The last story of the collection, “The Voice You Throw, the Blow You Catch”, stood out the most to me because of its intimacy and its strangeness: “every new guy in the bar took a chance with LoAnn. From behind, she was a fox. The heart of her ass rested firm on the barstool, her body thick where it matters. The ventriloquist dummy never turned them off”—how those two things can be rendered on the same page, at the same time speaks to Snoek-Brown’s story telling abilities. At first I thought that this story was just another gimmick—a literary trick. But, as I continued to read and finish the story, I realized that we, the readers, are, symbolically the “dummys” in the sense that we do not, at times, take seriously the life that we have been given. That we look at the world as if it only has one answer, one way of being, of existing.
The complexity in these tiny stories is large and voracious and it swallows you and forces you to reckon with what can cut you, harm you, if you are not careful. Samuel Snoek-Brown, an Oregon Literary Fellow, will continue to amaze you and haunt you with his lyricism and critique of human nature. I look forward to reading his debut novel to see how he expands on his talent.
Box Cutters, by Samuel Snoek-Brown. Buffalo, New York: sunnyoutside. 32 pages. $12.00, paper.

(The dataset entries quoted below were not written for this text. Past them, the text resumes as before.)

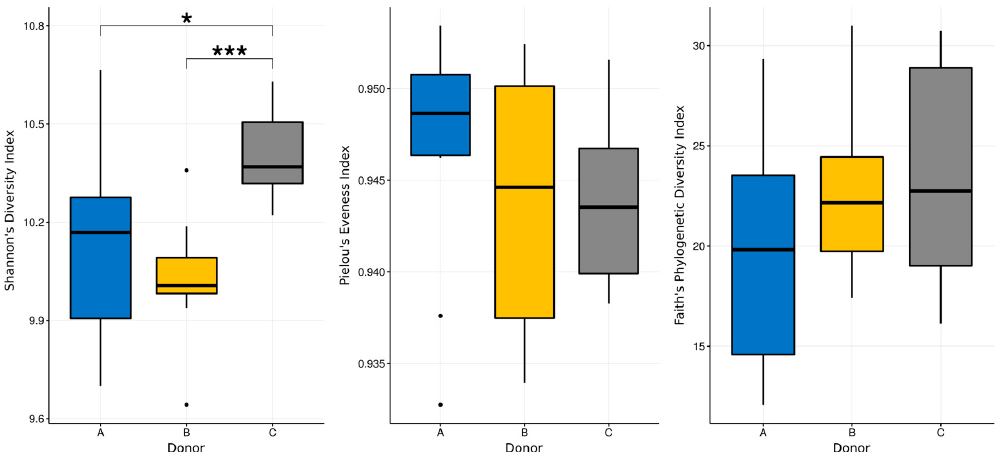
Figure 6. Boxplots showing selected biodiversity indices calculated for the data from the metabarcoding analysis. Kruskal ‐ Wallis test was used to detect statistically significant differences. * ‐ p ‐ value less than 0.01; *** ‐ p ‐ value less than 0.001.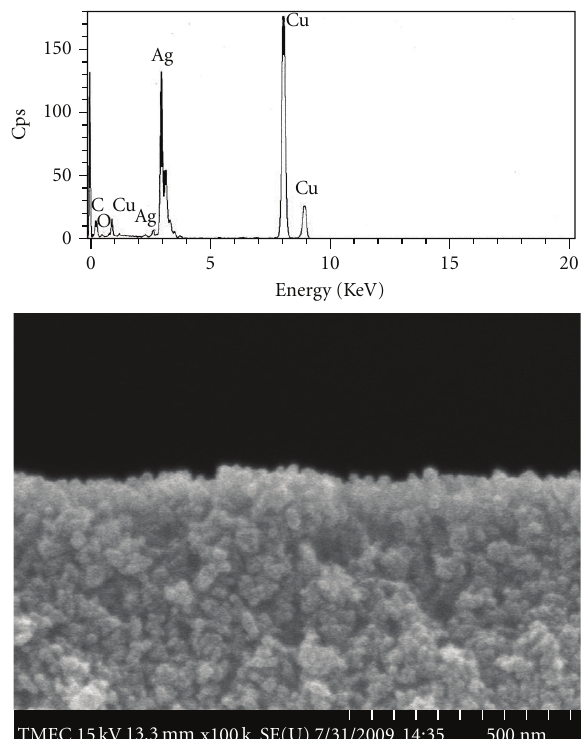
Figure 2: An SEM cross-sectional micrograph of the TiO 2 /Ag composite film with a UV exposure for 120 minutes. Inset shows an EDX spectrum indicating the presence of the Ag nanoparticles on the TiO 2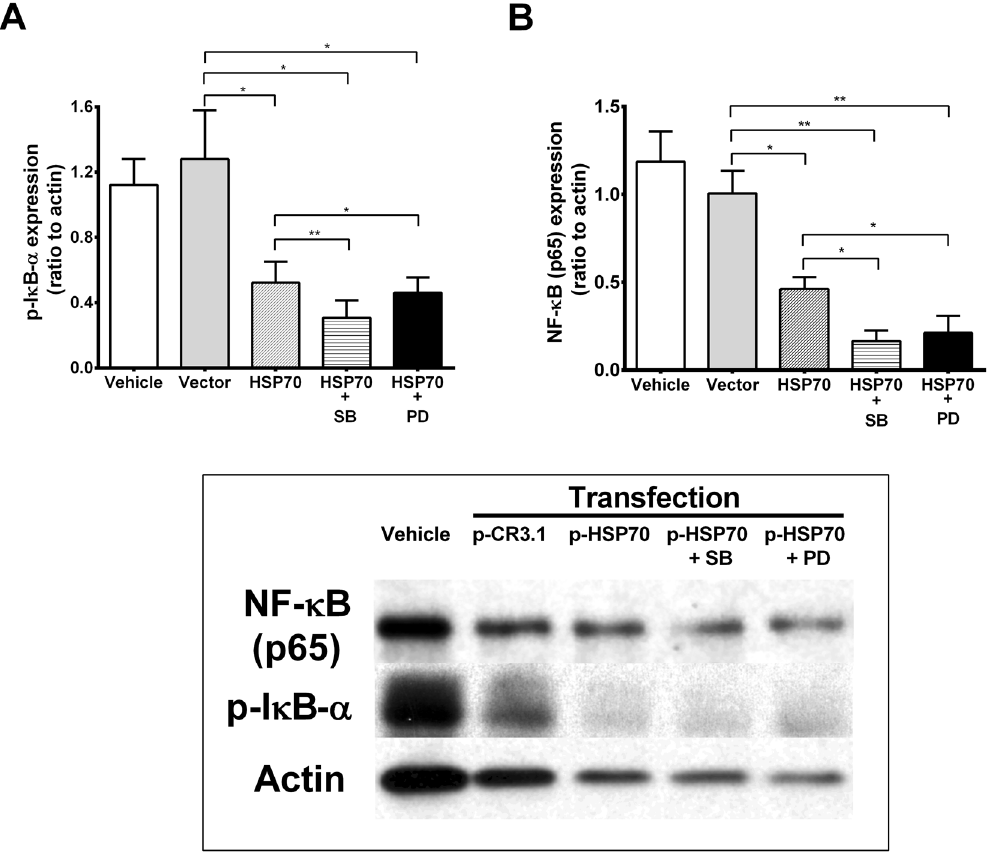
Figure 2. Western blot analysis to quantify the expression of I κ B- α ( A ) and NF- κ B p65 activation ( B ) in HSP70 overexpression (HSP70) of alveolar macrophages derived from TB patients (n = 5) in the absence or presence of a p38 kinase (SB) or ERK kinase inhibitor (PD). ** p < 0.01, * p < 0.05 compared with vector transfection control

Danny M. Hoey, Jr., is an Assistant Professor of English at Indian River State College. An Ohio native, he has a Ph.D. in English and Creative Writing from the University of North Texas. His stories have appeared in WarpLand, Women in REDzine, Mandala Journal, Connotation Press, African Voices Magazine, among others. The Butterfly Lady, his first novel, won the ForeWord Firsts’ Winter 2013 debut fiction award.